Adding the debug parameter to the query on extract.php get me the following output :-
* APC is disabled or not available on server
* Supplied URL: https://www.cbc.ca/news/world/iraq-violence-video-games-banned-1.5102126?cmp=rss
* ** Loading class HumbleHttpAgent (humble-http-agent/HumbleHttpAgent.php)
* ** Loading class ContentExtractor (content-extractor/ContentExtractor.php)

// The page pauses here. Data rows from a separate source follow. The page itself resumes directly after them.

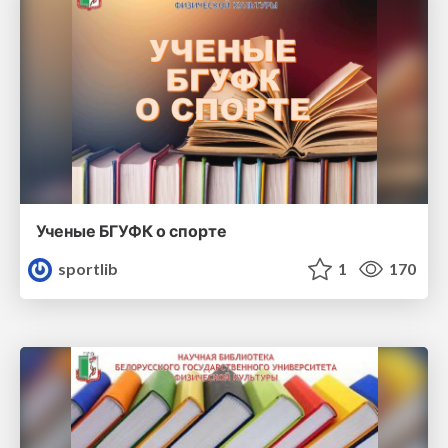
Ученые БГУФК о спорте
sportlib
1
170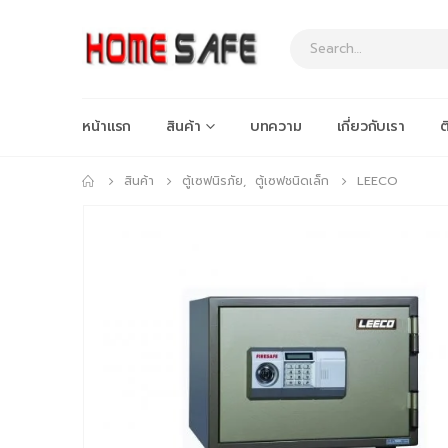
หน้าแรก
สินค้า
บทความ
เกี่ยวกับเรา
ต
สินค้า
ตู้เซฟนิรภัย
,
ตู้เซฟชนิดเล็ก
LEECO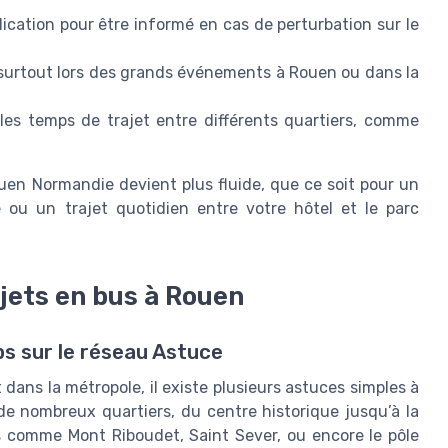
plication pour être informé en cas de perturbation sur le
, surtout lors des grands événements à Rouen ou dans la
r les temps de trajet entre différents quartiers, comme
ouen Normandie devient plus fluide, que ce soit pour un
e ou un trajet quotidien entre votre hôtel et le parc
jets en bus à Rouen
s sur le réseau Astuce
ans la métropole, il existe plusieurs astuces simples à
de nombreux quartiers, du centre historique jusqu’à la
s comme Mont Riboudet, Saint Sever, ou encore le pôle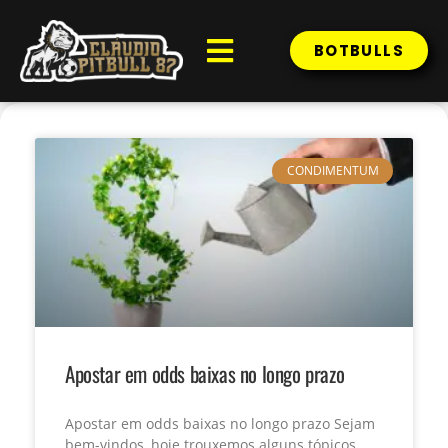
BOTBULLS
CONDIMENTUM
Apostar em odds baixas no longo prazo
Apostar em odds baixas no longo prazo Sejam
bem-vindos, hoje trouxemos alguns tópicos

* ** Loading class SiteConfig (content-extractor/SiteConfig.php)
* --------
* Constructing a single-item feed from URL
* ** Loading class FeedWriter (feedwriter/FeedWriter.php)
* --------
* Fetching feed items
* Starting parallel fetch (curl_multi_*)
* Processing set of 1
* ...https://www.cbc.ca/news/world/iraq-violence-video-games-banned-1.5102126?cmp=rss
* ......adding to pool
* . looking for site config for cbc.ca in custom folder
* ... found site config (cbc.ca.txt)
* Cached site config with key cbc.ca
* . looking for site config for cbc.ca in standard folder
* ... site config for cbc.ca already loaded in this request
* . merging config files
* Cached site config with key cbc.ca.merged
* Checking fingerprints...
* No fingerprint matches
* . looking for site config for global in custom folder
* . looking for site config for global in standard folder
* ... found site config in standard folder (global.txt)

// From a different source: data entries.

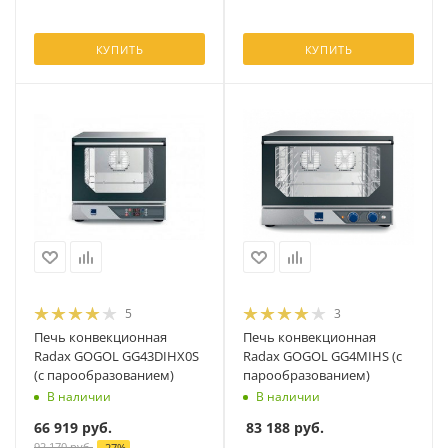
КУПИТЬ
КУПИТЬ
5
3
Печь конвекционная
Печь конвекционная
Radax GOGOL GG43DIHX0S
Radax GOGOL GG4MIHS (с
(с парообразованием)
парообразованием)
В наличии
В наличии
66 919
руб.
83 188
руб.
92 170
руб.
-
27
%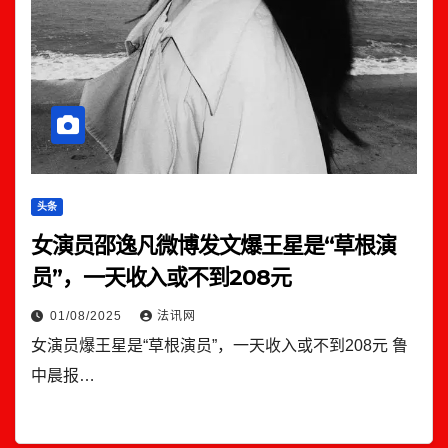
头条
女演员邵逸凡微博发文爆王星是“草根演
员”，一天收入或不到208元
01/08/2025
法讯网
女演员爆王星是“草根演员”，一天收入或不到208元 鲁
中晨报…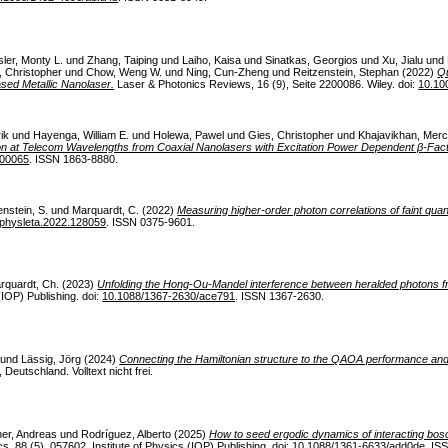
ler, Monty L.
und
Zhang, Taiping
und
Laiho, Kaisa
und
Sinatkas, Georgios
und
Xu, Jialu
und
, Christopher
und
Chow, Weng W.
und
Ning, Cun‐Zheng
und
Reitzenstein, Stephan
(2022)
Q
sed Metallic Nanolaser.
Laser & Photonics Reviews, 16 (9), Seite 2200086. Wiley. doi:
10.10
ik
und
Hayenga, William E.
und
Holewa, Pawel
und
Gies, Christopher
und
Khajavikhan, Mer
ion at Telecom Wavelengths from Coaxial Nanolasers with Excitation Power Dependent β‐Fac
000065
. ISSN 1863-8880.
enstein, S.
und
Marquardt, C.
(2022)
Measuring higher-order photon correlations of faint quan
.physleta.2022.128059
. ISSN 0375-9601.
rquardt, Ch.
(2023)
Unfolding the Hong-Ou-Mandel interference between heralded photons 
(IOP) Publishing. doi:
10.1088/1367-2630/ace791
. ISSN 1367-2630.
und
Lässig, Jörg
(2024)
Connecting the Hamiltonian structure to the QAOA performance an
eutschland. Volltext nicht frei.
ner, Andreas
und
Rodríguez, Alberto
(2025)
How to seed ergodic dynamics of interacting bos
, 88 (5), 057602. Institute of Physics (IOP) Publishing. doi:
10.1088/1361-6633/add0de
. IS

* Cached site config with key global
* Cached site config with key global.merged.ex
* Appending site config settings from global.txt
* ......user-agent set to: Mozilla/5.0 (Windows NT 10.0; Win64; x64) AppleWebKit/537.36 (KHTML, like Gecko) Chrome/60.0.3112.113 Safari/537.36
* ......referer set to: http://www.google.co.uk/url?sa=t&source=web&cd=1
* Sending request...
* Received responses
* ... site config for cbc.ca.merged already loaded in this request
* Checking fingerprints...
* No fingerprint matches
* ... site config for global.merged.ex already loaded in this request
* Appending site config settings from global.txt
* --------
* Processing feed item 1
* Item URL: https://www.cbc.ca/news/world/iraq-violence-video-games-banned-1.5102126?cmp=rss
* ** Loading class FeedItem (feedwriter/FeedItem.php)

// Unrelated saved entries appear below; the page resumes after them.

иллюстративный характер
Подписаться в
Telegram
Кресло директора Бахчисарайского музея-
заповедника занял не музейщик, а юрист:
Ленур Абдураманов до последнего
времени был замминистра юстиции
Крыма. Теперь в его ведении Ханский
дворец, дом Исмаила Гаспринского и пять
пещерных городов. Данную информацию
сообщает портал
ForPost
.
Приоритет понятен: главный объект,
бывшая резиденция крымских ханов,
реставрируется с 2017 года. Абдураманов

* URL already fetched - in memory (https://www.cbc.ca/news/world/iraq-violence-video-games-banned-1.5102126?cmp=rss, effective: https://www.cbc.ca/news/world/iraq-violence-video-games-banned-1.5102126?cmp=rss)
* Done!
As you can probably see, the output ends abruptly. Adding ‘rawhtml’ or ‘parsedhtml’ to the debug parameter in the query on extract.php yields the same output. Any ideas?